Throw yourself into positive hobbies and relationships.
Distracting yourself can help you manage ruminations over time. When you wake up and feel a little too overwhelmed, fill your day with positive, enjoyable activities. Your passions and healthy relationships can help you ground yourself. Sometimes, a nice jog or a great cup of coffee can, strangely, do an amazing job turning the tides of your day. Try these ideas below: Get into exercise. Even just a little movement can have big benefits—go for a nice walk, enjoy a bike ride, or try out a little yoga with an online guide. Reach out to that friend who always makes you feel amazing (maybe they make you laugh, maybe they support you super well—either way, they’re great for bad days!). Put extra effort into your career. Take on an exciting new project, learn a new skill, or chase down a new job title.
Speak to a therapist.
Professional help can be key to overcoming regret. Just like you might need help from a doctor when you’re battling physical health issues, it makes sense that you might need a therapist when you’re struggling through a tough emotional battle. Schedule a 1:1 appointment, or if you need something more affordable, try group therapy. With expert advice, you might find it easier to remove regret from your heart. Ask your friends for references. This can help you find someone great (and feel more comfortable going in, too). If you don’t jive super well with the first therapist you try, don’t give up. For a lot of people, it takes a few tries to find a professional that really helps.
Forgive yourself.
You deserve to move on, even if it doesn’t always feel that way. Everyone makes mistakes, and everyone battles regret. Even if you feel that your regrets are larger than most, you still deserve to accept what’s happened, understand your own motivations, and finally, forgive. Though you might not be able to forget something you regret, you can process it and move on. Try this tips below: Acknowledge the steps you’ve taken to improve things. Have you apologized? Have you tried to be better? Don’t ignore this; reflect on how hard it was to do these things. Think about who your regret serves. It’s not helping you, and it’s probably not helping anyone else, either. It might feel selfish to let go, but in reality, it’s not. Decide to forgive yourself. It might sound simple, but commit to this like any other life goal, and you’ll find it’s that much easier to do.
Give yourself time.
Forgiveness won’t happen overnight, and that’s okay. Some of the most worthwhile journeys in life take a little time and hard work to make a reality.

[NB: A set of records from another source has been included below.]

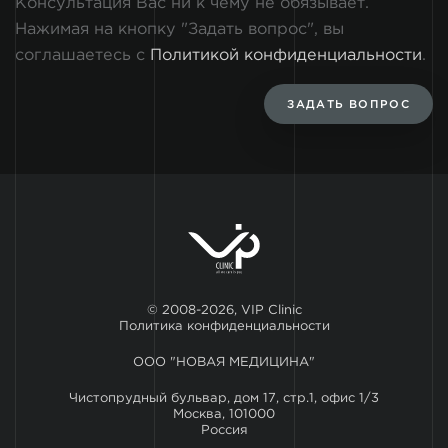
Консультация Вас ни к чему не обязывает.
Нажимая на кнопку "Задать вопрос", вы
соглашаетесь с
Политикой конфиденциальности
.
ЗАДАТЬ ВОПРОС
© 2008-2026, VIP Clinic
Политика конфиденциальности
ООО "НОВАЯ МЕДИЦИНА"
Чистопрудный бульвар, дом 17, стр.1, офис 1/3
Москва, 101000
Россия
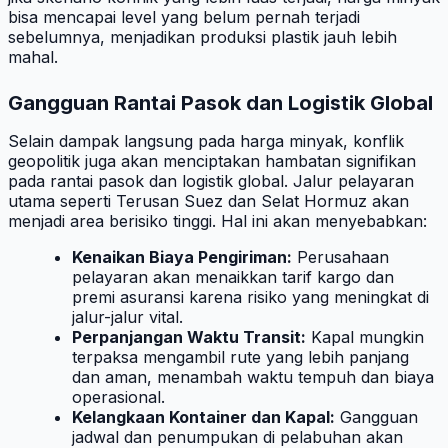
bisa mencapai level yang belum pernah terjadi
sebelumnya, menjadikan produksi plastik jauh lebih
mahal.
Gangguan Rantai Pasok dan Logistik Global
Selain dampak langsung pada harga minyak, konflik
geopolitik juga akan menciptakan hambatan signifikan
pada rantai pasok dan logistik global. Jalur pelayaran
utama seperti Terusan Suez dan Selat Hormuz akan
menjadi area berisiko tinggi. Hal ini akan menyebabkan:
Kenaikan Biaya Pengiriman:
Perusahaan
pelayaran akan menaikkan tarif kargo dan
premi asuransi karena risiko yang meningkat di
jalur-jalur vital.
Perpanjangan Waktu Transit:
Kapal mungkin
terpaksa mengambil rute yang lebih panjang
dan aman, menambah waktu tempuh dan biaya
operasional.
Kelangkaan Kontainer dan Kapal:
Gangguan
jadwal dan penumpukan di pelabuhan akan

You may not shake the worst of your regrets this week or next, but trust that if you focus on self-compassion and finding perspective, it will come eventually. Take a deep breath and remember: you’re on the road to relief. Read these quotes for more support: “The more you know yourself, the more you forgive yourself.” “The simple truth is, we all make mistakes, and we all deserve forgiveness.” “The only true way to create a more loving, productive, and fulfilling life is by forgiving the past.”